*提示本文*:
街頭演説集

第28回 投票率向上策

政治家の資質改善と主権者教育が投票率向上の鍵!

Facebook 2016.2.9

 本日の街頭演説は、風が強く、幟が倒れそうになることしばしばでしたが、最後までやり遂げました。

 さてテーマは、投票率向上策についてです。
 私が初当選した平成7年時の呉市議選の投票率は 62.92%でした。その後4年に一度の改選毎に低落傾向を辿り、昨27年には50.04%と、近年における最低を記録しました。次回は有権者年齢が18才に引き下げられたことも伴って、5割を切るのではないかと危惧されています。過半数に満たないということは、呉市議会そのものが市民の付託を受けたとは言い難い状況を意味します。
 これは呉市に始まったものではなく、全国的に見ても投票率の低下に歯止めがかならない情勢にあるのではないでしょうか?特に都市圏では投票率の50%割れは、珍しくありません。
 そこで国は、平成15年に公職選挙法を改正し、それまでの不在者投票に加え、期日前投票の条項を新たに追加しました。
 これまでは、告示日に立候補を届け出て、各候補が政策等を訴え、この選挙運動期間を経た後に、投票日に投票して議員を選択するというのが、本来の投票の意義です。例外的に、投票日当日、出張や旅行等で住所地にいないことが明白な場合に限って不在者投票が例外的に許されていたのです。ですから理由付けも文章で書いた上で、密封してから投票終了後に開票していました。
 ところが、期日前投票は形は例外としながらも、これまでの不在者投票と違って、理由付けは○で選択する簡易なもので、そのまま投票箱に投じる手法です。この方法を国は推奨しているのですから、事実上は投票行為の例外ではなくなって来ています。近年は、期日前投票が浸透しつつあり、投票数の2割を超えたりして来て、投票の例外ではなく、一形態になった感があるのです。

*対象の行*:
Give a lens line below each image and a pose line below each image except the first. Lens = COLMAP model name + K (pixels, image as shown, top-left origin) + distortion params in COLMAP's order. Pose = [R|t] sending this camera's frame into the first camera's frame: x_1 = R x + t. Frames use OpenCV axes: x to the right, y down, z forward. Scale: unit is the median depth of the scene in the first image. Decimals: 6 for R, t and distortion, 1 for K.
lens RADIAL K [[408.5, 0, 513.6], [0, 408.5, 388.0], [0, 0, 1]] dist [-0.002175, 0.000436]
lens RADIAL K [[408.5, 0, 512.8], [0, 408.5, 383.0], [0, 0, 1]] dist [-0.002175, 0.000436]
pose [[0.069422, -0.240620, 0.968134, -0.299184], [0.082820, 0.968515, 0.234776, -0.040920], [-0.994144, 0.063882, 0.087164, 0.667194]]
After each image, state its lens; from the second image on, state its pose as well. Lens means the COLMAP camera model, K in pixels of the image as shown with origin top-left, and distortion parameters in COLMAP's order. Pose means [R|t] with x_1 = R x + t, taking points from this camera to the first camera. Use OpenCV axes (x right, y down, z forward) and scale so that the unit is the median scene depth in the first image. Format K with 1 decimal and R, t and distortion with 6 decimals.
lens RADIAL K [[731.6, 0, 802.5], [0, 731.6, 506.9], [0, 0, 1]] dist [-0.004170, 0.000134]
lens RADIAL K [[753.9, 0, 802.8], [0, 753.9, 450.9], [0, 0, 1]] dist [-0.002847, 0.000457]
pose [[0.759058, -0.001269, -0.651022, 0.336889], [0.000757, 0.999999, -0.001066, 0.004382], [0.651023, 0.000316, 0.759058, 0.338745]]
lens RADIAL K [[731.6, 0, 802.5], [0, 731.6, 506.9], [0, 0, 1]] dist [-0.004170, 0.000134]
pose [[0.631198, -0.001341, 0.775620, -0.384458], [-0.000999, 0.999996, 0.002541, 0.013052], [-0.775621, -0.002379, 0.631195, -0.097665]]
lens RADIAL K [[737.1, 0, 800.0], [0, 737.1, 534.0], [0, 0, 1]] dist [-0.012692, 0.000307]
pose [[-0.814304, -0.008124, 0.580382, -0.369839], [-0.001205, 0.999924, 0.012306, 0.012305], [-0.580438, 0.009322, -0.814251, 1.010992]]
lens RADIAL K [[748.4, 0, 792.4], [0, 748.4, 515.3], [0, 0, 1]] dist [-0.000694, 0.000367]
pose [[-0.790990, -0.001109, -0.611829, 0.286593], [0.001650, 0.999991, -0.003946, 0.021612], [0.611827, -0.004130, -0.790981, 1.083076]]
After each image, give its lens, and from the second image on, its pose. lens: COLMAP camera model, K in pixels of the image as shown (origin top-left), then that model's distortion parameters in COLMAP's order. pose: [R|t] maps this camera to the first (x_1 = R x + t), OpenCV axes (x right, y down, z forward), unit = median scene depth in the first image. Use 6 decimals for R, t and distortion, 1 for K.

*作業内容*:
1. 投票率向上策の演説のうち、「本日の街頭演説は、風が強く、」で始まり「投票率の50%割れは、珍しくありません。」で終わる範囲を、一字も変えずに書き写してください。
2. 投票率向上策の演説によると、平成15年の公職選挙法改正で新たに加えられたのは何の条項ですか。
3. 投票率向上策の演説の続きを、最後の文の後から書いてください。
上の行は、本文とは別の資料から取られています。

*作業ごとの結果*:
1.
本日の街頭演説は、風が強く、幟が倒れそうになることしばしばでしたが、最後までやり遂げました。

 さてテーマは、投票率向上策についてです。
 私が初当選した平成7年時の呉市議選の投票率は 62.92%でした。その後4年に一度の改選毎に低落傾向を辿り、昨27年には50.04%と、近年における最低を記録しました。次回は有権者年齢が18才に引き下げられたことも伴って、5割を切るのではないかと危惧されています。過半数に満たないということは、呉市議会そのものが市民の付託を受けたとは言い難い状況を意味します。
 これは呉市に始まったものではなく、全国的に見ても投票率の低下に歯止めがかならない情勢にあるのではないでしょうか?特に都市圏では投票率の50%割れは、珍しくありません。

2. 期日前投票の条項です。

3.
 これでは選挙運動期間は一体何のためにあるのかという、根本に疑問が生じて参ります。呉市議選では1週間かけて選挙区を巡り、投票依頼をするのですが、告示の翌日から投票して構わない訳ですから、複数の候補の政策を聞き分けて投票行動を決めるという、政策本位とは無関係になって、単に投票所へ足を運べばよいとう、安易な考え方に陥っているのです。つまり、改正公職選挙法の追加条項である第48条の2そのものが矛盾した内容であることを政府は認め、原点に立ち返る必要があります。
 一方呉市では、合併後投票区の範囲が合併町と旧市内とで格差があるとして、これを是正しました。例えば郷原町では大積を含めた広い区間に1箇所した投票所がないことに対し、倉橋町等では小字や字毎に投票所が設置されていました。投票に係る行動距離に大きな差があり、不公平であった訳です。それを2kmを一つの基準として、複数の集落で投票区を統合したりしました。その結果、合併後の市内127箇所の投票区を97箇所に統合したのです。
 そうなりますと、投票所が遠くなった所に不満が出ます。実際この投票区体制での初選挙は平成23年の統一地方選挙でした。確かに投票率は下がりました。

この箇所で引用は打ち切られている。